Your task is to return all of the records exactly, minus any images.
Supplied material section start
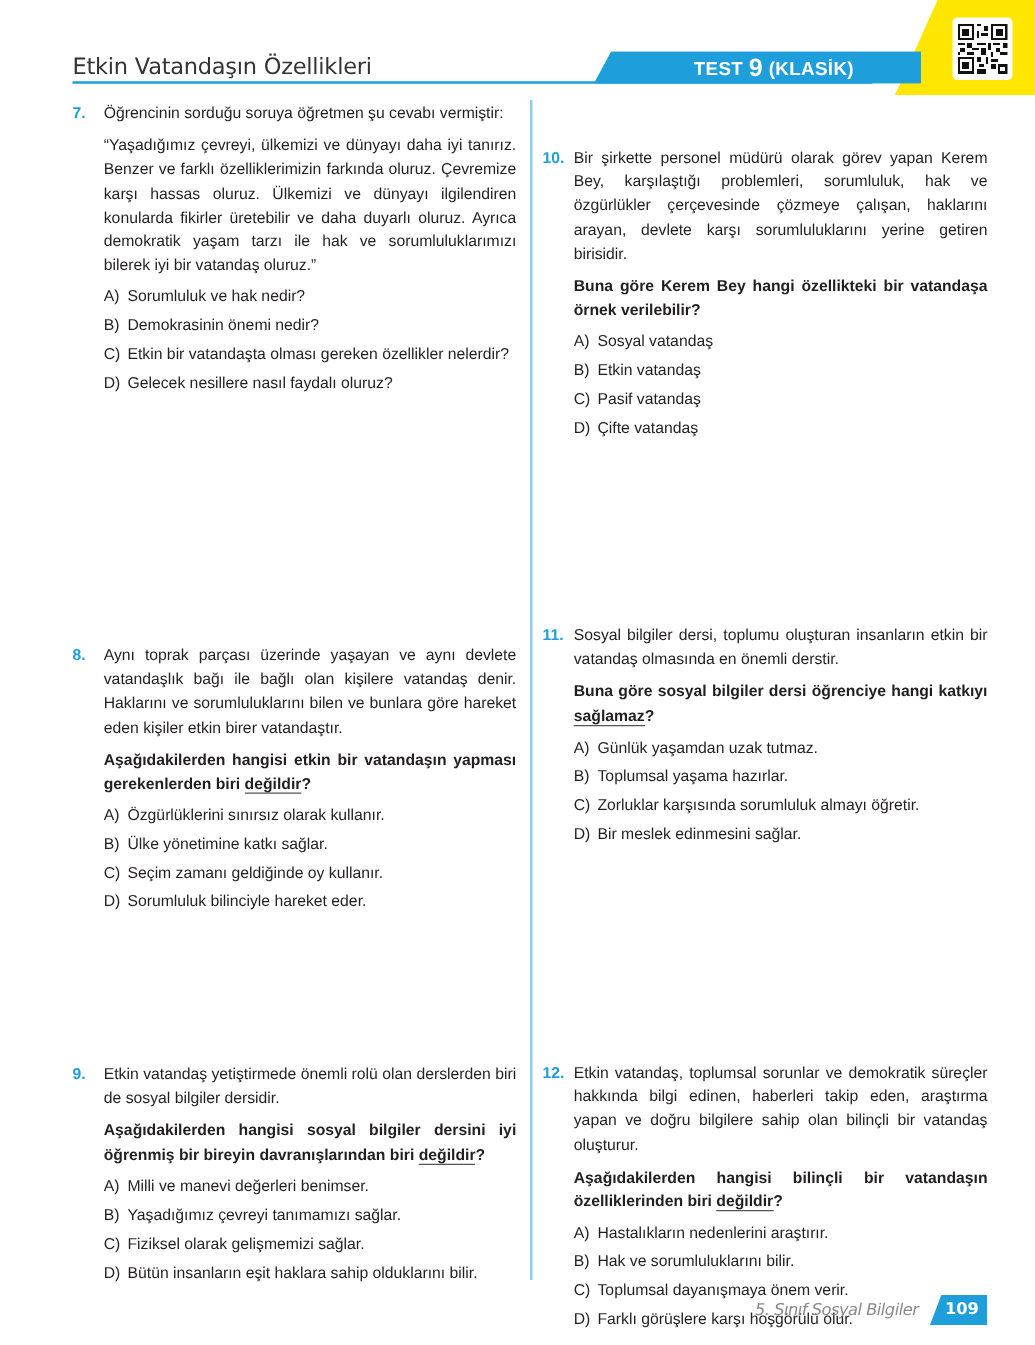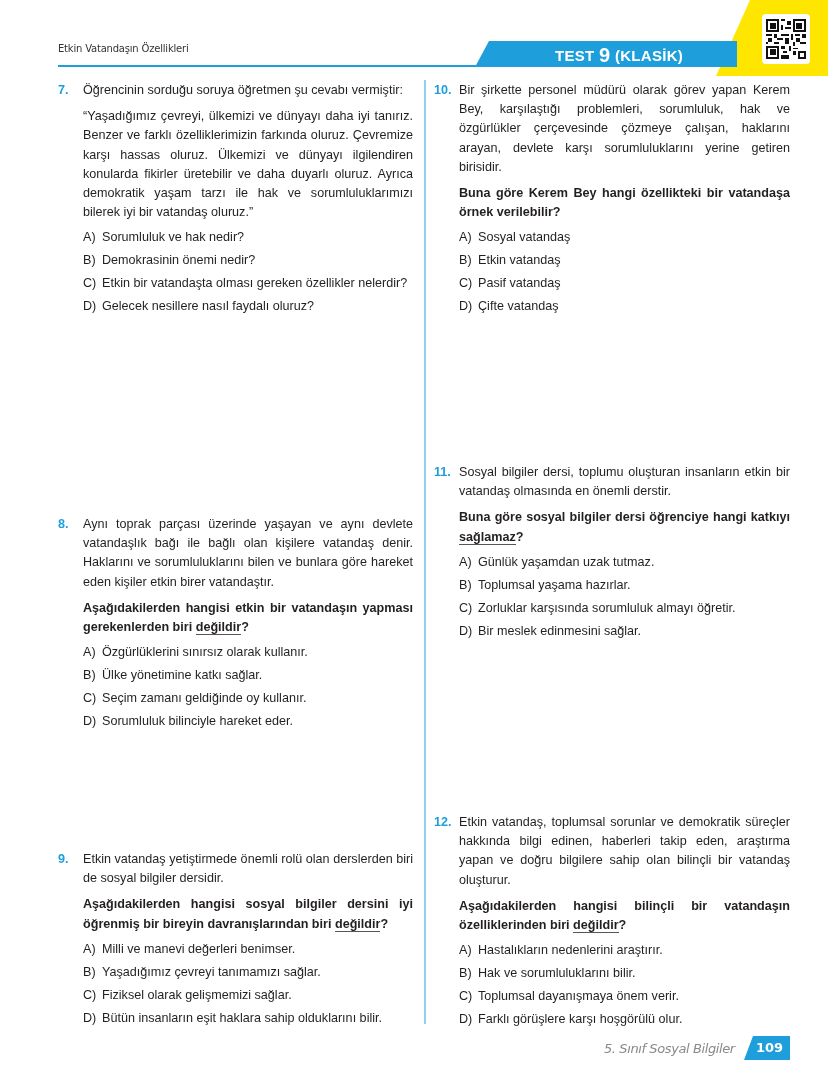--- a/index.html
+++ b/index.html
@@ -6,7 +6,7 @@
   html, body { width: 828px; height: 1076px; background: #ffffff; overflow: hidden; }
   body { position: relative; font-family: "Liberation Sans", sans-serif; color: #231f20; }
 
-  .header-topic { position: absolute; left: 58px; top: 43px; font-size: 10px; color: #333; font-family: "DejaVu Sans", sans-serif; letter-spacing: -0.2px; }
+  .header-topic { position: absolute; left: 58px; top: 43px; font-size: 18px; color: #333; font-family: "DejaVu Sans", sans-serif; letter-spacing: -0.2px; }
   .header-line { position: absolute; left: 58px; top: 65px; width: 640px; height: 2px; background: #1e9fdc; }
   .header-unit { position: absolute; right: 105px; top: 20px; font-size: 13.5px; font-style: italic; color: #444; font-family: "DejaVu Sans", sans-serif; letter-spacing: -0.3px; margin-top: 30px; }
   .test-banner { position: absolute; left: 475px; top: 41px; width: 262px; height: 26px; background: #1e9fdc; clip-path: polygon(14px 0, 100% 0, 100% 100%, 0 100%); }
Supplied material section end
▸ **Solution to the exercise**:
--- a/index.html
+++ b/index.html
@@ -6,7 +6,7 @@
   html, body { width: 828px; height: 1076px; background: #ffffff; overflow: hidden; }
   body { position: relative; font-family: "Liberation Sans", sans-serif; color: #231f20; }
 
-  .header-topic { position: absolute; left: 58px; top: 43px; font-size: 10px; color: #333; font-family: "DejaVu Sans", sans-serif; letter-spacing: -0.2px; }
+  .header-topic { position: absolute; left: 58px; top: 43px; font-size: 18px; color: #333; font-family: "DejaVu Sans", sans-serif; letter-spacing: -0.2px; }
   .header-line { position: absolute; left: 58px; top: 65px; width: 640px; height: 2px; background: #1e9fdc; }
   .header-unit { position: absolute; right: 105px; top: 20px; font-size: 13.5px; font-style: italic; color: #444; font-family: "DejaVu Sans", sans-serif; letter-spacing: -0.3px; margin-top: 30px; }
   .test-banner { position: absolute; left: 475px; top: 41px; width: 262px; height: 26px; background: #1e9fdc; clip-path: polygon(14px 0, 100% 0, 100% 100%, 0 100%); }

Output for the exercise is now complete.